Nos últimos anos, o número de diagnósticos da doença de Parkinson tem aumentado de forma significativa em todo o mundo. Projeções indicam que essa tendência deve continuar nas próximas décadas.
A Organização Mundial da Saúde (OMS) estima que, até 2050, a quantidade de pessoas vivendo com a doença pode dobrar, principalmente em razão do envelhecimento da população.
Diante desse cenário, reconhecer os sinais da condição neurológica progressiva torna-se essencial para um diagnóstico mais rápido e para o início precoce do tratamento.
Primeiros sinais de Parkinson
Entre os primeiros indícios da doença está a micrografia, caracterizada pela diminuição gradual do tamanho da escrita.
Embora pareça um detalhe pequeno, essa alteração pode indicar mudanças nas habilidades motoras e muitas vezes passa despercebida por pacientes e por profissionais de saúde.
Outro sinal frequente é a perda ou redução do olfato, que pode surgir muitos anos antes dos sintomas motores clássicos.
Apesar de ainda não se compreender totalmente por que isso acontece, essa alteração sensorial é considerada um importante indicador precoce.
Sintomas que muitas vezes passam despercebidos
Pesquisas recentes apontam que a relação entre intestino e cérebro pode desempenhar um papel relevante no desenvolvimento da doença.
Alterações no microbioma intestinal, especialmente a constipação crônica, podem surgir anos antes dos sintomas motores do Parkinson.
Esses sinais digestivos merecem atenção, pois estudos sugerem que processos associados ao sistema gastrointestinal podem estar ligados à progressão da doença por meio do nervo vago, que conecta o intestino ao cérebro.
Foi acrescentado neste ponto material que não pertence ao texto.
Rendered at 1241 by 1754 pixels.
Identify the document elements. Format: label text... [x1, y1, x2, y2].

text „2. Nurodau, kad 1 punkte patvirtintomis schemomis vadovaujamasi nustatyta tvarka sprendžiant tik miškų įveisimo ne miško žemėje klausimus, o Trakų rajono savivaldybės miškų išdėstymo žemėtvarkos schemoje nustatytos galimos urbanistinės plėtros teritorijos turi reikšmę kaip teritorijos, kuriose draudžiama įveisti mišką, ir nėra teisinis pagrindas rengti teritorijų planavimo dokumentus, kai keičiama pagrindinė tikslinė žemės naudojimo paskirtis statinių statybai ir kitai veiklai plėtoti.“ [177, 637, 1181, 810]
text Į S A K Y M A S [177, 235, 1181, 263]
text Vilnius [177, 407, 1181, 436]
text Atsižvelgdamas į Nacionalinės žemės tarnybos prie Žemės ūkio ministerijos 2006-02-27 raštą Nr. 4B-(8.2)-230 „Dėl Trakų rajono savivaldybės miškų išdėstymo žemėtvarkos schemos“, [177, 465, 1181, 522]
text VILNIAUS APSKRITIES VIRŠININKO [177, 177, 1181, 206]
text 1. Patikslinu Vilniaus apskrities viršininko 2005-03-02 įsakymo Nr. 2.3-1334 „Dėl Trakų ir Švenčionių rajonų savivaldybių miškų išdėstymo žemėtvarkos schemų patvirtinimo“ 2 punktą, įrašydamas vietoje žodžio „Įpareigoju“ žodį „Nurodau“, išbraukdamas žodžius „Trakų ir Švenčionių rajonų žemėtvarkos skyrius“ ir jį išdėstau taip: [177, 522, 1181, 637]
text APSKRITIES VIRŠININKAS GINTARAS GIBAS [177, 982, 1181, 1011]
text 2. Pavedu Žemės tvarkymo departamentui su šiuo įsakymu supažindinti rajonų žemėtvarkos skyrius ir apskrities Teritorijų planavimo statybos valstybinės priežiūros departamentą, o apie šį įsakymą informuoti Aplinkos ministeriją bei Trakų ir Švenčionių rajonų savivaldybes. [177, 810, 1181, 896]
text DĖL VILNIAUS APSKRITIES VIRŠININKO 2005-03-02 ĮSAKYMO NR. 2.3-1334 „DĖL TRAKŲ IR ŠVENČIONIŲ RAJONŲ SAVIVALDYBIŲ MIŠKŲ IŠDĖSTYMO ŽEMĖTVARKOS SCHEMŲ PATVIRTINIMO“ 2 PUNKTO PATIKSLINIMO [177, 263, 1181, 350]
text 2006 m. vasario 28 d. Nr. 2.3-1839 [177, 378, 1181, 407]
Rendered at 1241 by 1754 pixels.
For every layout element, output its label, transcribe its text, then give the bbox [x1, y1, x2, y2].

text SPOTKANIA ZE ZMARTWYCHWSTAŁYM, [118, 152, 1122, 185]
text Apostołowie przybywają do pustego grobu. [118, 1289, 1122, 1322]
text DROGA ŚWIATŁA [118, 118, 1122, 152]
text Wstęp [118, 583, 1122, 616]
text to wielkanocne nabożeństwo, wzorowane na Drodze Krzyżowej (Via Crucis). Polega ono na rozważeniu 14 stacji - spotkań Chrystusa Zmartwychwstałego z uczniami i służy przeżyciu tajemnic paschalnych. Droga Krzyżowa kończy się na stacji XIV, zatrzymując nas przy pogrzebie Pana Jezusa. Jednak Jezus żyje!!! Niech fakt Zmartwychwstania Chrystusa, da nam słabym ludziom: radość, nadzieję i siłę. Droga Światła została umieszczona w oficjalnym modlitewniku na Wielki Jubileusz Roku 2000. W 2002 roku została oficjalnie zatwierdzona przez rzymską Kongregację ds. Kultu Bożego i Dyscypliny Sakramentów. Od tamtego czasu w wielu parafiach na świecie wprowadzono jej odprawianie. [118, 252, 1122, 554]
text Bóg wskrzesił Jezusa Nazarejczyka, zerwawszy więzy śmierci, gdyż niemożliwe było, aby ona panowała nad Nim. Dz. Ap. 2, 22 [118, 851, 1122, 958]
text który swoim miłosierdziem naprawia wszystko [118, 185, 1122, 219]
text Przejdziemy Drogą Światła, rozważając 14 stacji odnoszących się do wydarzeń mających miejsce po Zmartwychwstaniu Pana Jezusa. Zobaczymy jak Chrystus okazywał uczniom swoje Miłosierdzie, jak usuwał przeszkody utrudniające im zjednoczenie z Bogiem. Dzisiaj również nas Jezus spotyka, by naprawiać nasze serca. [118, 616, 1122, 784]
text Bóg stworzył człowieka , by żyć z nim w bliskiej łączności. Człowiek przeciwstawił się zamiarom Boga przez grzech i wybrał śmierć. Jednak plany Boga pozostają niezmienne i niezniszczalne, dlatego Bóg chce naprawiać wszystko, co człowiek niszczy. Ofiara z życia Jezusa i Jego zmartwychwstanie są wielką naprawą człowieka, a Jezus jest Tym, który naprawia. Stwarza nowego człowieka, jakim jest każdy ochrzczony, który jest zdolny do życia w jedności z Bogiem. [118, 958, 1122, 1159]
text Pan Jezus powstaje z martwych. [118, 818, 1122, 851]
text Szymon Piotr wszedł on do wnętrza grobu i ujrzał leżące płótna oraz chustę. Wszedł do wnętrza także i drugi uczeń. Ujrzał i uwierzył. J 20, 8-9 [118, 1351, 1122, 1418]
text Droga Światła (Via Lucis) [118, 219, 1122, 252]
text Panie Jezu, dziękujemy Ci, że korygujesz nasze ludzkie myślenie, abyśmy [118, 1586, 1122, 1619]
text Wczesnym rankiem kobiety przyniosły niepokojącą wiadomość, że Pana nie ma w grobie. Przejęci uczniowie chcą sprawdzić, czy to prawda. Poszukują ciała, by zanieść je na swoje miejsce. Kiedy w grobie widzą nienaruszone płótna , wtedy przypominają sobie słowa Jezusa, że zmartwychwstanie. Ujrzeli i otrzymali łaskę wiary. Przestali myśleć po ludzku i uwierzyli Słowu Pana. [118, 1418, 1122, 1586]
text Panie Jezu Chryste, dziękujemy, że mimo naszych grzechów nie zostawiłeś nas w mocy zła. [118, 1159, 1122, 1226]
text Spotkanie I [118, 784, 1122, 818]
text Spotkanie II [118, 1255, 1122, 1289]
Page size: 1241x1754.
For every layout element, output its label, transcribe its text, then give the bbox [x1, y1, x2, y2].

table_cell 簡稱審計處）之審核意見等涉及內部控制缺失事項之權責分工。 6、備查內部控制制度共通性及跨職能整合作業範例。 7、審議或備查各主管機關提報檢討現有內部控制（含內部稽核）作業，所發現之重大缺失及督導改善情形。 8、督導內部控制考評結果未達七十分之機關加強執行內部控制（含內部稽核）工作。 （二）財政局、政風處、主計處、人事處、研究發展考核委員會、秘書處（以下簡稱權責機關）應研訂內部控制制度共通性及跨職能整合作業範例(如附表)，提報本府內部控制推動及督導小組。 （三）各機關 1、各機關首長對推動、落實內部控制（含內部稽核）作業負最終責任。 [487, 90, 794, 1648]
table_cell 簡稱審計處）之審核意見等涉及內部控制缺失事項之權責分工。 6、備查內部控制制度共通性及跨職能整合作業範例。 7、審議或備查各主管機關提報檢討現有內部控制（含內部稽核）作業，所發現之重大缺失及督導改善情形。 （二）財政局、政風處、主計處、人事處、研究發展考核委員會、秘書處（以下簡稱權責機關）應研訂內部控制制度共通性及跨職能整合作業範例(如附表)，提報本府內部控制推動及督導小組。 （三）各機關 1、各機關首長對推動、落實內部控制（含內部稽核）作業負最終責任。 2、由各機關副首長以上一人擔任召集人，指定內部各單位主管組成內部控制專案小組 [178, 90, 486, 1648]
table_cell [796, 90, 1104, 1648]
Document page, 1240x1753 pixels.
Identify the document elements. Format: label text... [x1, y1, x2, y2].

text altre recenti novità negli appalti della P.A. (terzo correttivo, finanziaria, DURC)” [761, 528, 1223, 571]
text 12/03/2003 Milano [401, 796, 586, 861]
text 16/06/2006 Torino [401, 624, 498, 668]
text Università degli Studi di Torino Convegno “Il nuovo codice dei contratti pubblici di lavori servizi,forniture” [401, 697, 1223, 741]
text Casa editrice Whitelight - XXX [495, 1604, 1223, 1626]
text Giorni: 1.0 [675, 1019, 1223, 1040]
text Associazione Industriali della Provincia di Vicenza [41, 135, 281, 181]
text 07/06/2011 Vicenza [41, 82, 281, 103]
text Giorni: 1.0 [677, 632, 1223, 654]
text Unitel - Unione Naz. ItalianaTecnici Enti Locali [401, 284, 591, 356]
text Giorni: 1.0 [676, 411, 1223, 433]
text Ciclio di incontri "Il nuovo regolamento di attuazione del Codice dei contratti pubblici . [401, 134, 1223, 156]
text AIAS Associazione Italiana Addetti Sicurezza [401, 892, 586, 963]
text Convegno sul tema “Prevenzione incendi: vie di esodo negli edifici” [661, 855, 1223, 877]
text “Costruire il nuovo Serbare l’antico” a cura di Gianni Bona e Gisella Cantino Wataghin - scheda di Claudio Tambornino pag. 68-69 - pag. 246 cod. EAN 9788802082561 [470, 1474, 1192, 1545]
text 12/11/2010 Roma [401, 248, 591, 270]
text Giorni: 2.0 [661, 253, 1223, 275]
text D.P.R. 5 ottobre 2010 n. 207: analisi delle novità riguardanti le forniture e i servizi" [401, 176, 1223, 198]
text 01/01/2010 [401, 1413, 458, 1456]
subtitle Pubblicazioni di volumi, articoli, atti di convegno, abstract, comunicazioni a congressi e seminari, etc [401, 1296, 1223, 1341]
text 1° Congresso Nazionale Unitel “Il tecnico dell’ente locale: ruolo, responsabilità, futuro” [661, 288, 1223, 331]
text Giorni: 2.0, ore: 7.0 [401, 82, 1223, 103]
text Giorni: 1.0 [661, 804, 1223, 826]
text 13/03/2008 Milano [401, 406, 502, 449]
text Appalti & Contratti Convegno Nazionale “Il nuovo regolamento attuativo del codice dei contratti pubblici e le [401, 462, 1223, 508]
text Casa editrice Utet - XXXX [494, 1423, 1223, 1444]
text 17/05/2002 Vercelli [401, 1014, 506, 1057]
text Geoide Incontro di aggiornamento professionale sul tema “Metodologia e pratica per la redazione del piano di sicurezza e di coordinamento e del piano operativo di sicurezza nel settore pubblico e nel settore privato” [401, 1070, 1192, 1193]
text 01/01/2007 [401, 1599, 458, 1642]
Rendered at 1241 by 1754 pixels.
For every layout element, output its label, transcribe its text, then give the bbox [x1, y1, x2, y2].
Além disso, sintomas como rigidez muscular, movimentos mais lentos e redução da coordenação motora também podem aparecer de forma gradual. Muitas vezes, essas mudanças são atribuídas apenas ao envelhecimento, o que pode atrasar a busca por avaliação médica.
A importância de observar mudanças sutis
Outro sinal precoce é a diminuição da expressão facial, conhecida como “face em máscara”, que faz com que o rosto pareça menos expressivo. Quando esse sintoma aparece junto com fala mais baixa ou lenta, é recomendável procurar orientação médica.
Problemas de equilíbrio, instabilidade ao caminhar ou alterações na postura também podem surgir gradualmente. Embora isoladamente pareçam pouco específicos, quando combinados podem formar um conjunto de sinais importantes para a identificação precoce da doença.
Identificar esses sinais precocemente pode contribuir para intervenções mais rápidas e melhorar o manejo da doença ao longo do tempo.